* _About this task_
Could you continue the article below on Uber's "sharing economy" claims, starting after its last paragraph?
[[ Text block open ]]
Uber’s “sharing economy” assertions are a dangerous nonsense

Apart from the global sabotage techniques employed by Uber and its overt chic marketing practices, there is also an intensifying attempt to intellectualise its services as a legitimate libertarian consequence of free market economics.

by David Sangiorgio

Of particular concern have been ‘experts’ from outside the transport sphere precipitously entering into the conversation, injecting their own views about the benefits of the “sharing economy” on the passenger service framework.

The problem is, that most of these experts are muddling the concept of the “sharing economy” platform and trying to replicate it with a hybrid into the established ‘driving for reward’ found in taxis. The repercussions of intellectually undermining the established transit framework, while embracing a self-effacing alternative such as Uber, is that it fogs the debate for the average transit commuter, entices patronage by deception and eventually encourages vote seeking politicians to jump aboard and politicise the entire process.

Worrying developments, instigated by the juvenile arm of the Western Australian Liberal Party, forced the Uber issue into the political debate at the 2014 State Liberal Party Conference. Likewise, the same proponents of the Young Liberals tried a similar, but slightly more latent strategy at last year’s Federal Liberal Party Conference. Due to the lobbying and infiltrative techniques used by energetic Uber representatives, the results of both motions were unsurprisingly supported by the majority of the rank and file. This has culminated in the Western Australian transport minister’s declaration to legalise Uber passenger services by mid-2016 in line with similar changes in NSW and the ACT.

Equally disturbing has been the way Uber has attempted to infiltrate tertiary students’ consciousness by promoting free and subsidised services in conjunction with the university sector at university open days. These innovative and somewhat unethical marketing techniques have triggered a “herd mentality” following, especially amongst the young intelligentsia, giving Uber continual market success, not just from the misinformed, but also the chattering classes.
[[ Text block closed ]]
[[ Data block open ]]
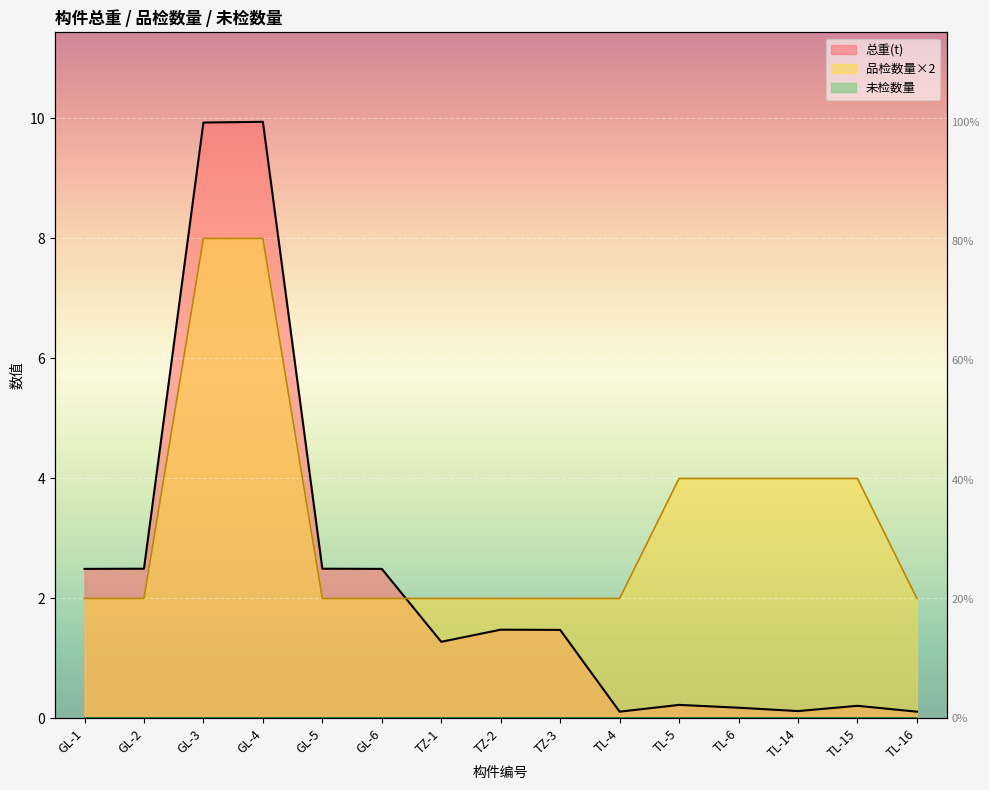

List the labels in order of 总重(kg) value, smallest first.

TL-4, TL-16, TL-14, TL-6, TL-15, TL-5, TZ-1, TZ-3, TZ-2, GL-1, GL-6, GL-2, GL-5, GL-3, GL-4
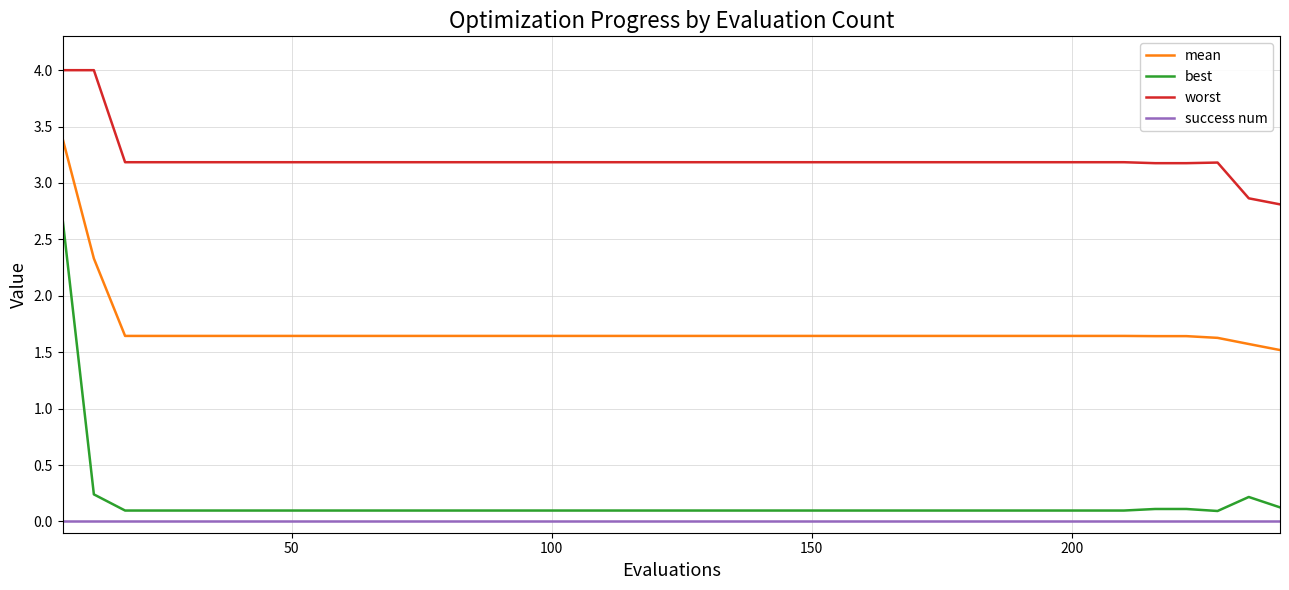

Which series has the largest range (max minus min)?

best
[[ Data block closed ]]
* _Task result_
The political and intellectual impulsion to promote the Uber model as a genuinely unique transit option, by deceptively galvanising future politicians and intellectuals, raises serious concerns about illegitimacy, lawlessness and misinformation. That has barely fazed Uber’s continued march, relying on the powerful ambiguity of social networking to ramp up its service provisions and wrongfully promote itself as a significant member of the “sharing economy”. This has been achieved while flaunting the law and completely undermining the peer to peer service and reward structure offered by the already established taxi model. Hence, the collaborative consumption model argument used by Uber to justify their upstart radical position, fails to account for the fact that service reciprocation is replaced by the exchange of a fee for services rendered. That alone makes their collaboration mantra, a deceptive form of propaganda and intellectually inapt as they perform the identical services currently deployed by the taxi mode.

Notwithstanding its corporate bullying techniques, Uber offers nothing new to the transit community other than a claim to an innovative algorithm geared towards connecting its drivers with consumers. Inevitably, even that technology is about to be superseded by a number of superior technological alternatives currently being considered by the taxi industry.

Of particular concern has been how quickly the proponents for transit change have neglected the similarities both uber and taxis offer. Like uber, taxi driving is an entry level occupation that permits self-employment, flexible work times, allows for immediate contact and reward with the public through the use of privately owned vehicles, gives the driver the capacity to choose what areas they wish to work in and lastly lets the driver establish a private network of customers. Therefore, the taxis modus operandi premise continues to be entrenched on the same transit fundamentals currently propagated by Uber. In reality Uber has introduced a new lexicon to help define its absurd position, ramping up the notion that they are providing employment opportunities while utilising both underused private vehicles and an apparently latent workforce.

Uber’s primary role has not been to integrate and appropriate itself into the transit sector for the primary service of the community, but to subvert and replace it with an ulterior exploitive model. Its plan has been to use draconian anarchist tactics, economically intellectualise its flawed model and stealthily politicise for change.

The fact that taxis are compliant and regulated should not undermine the significant part they continue to play as members of the transit economy, nor should they be disrupted and replaced by a recalcitrant interloper offering identical service for reward provisions.

Of course it would be a different matter if Uber was altruistically and primarily inclined to set up a ride sharing peer to peer system, where reward came only in the form of service reciprocation. The fact that its “driver partners” are paid and that Uber receives a percentage of that reward signifies their false premise of being legitimate participants of the sharing economy.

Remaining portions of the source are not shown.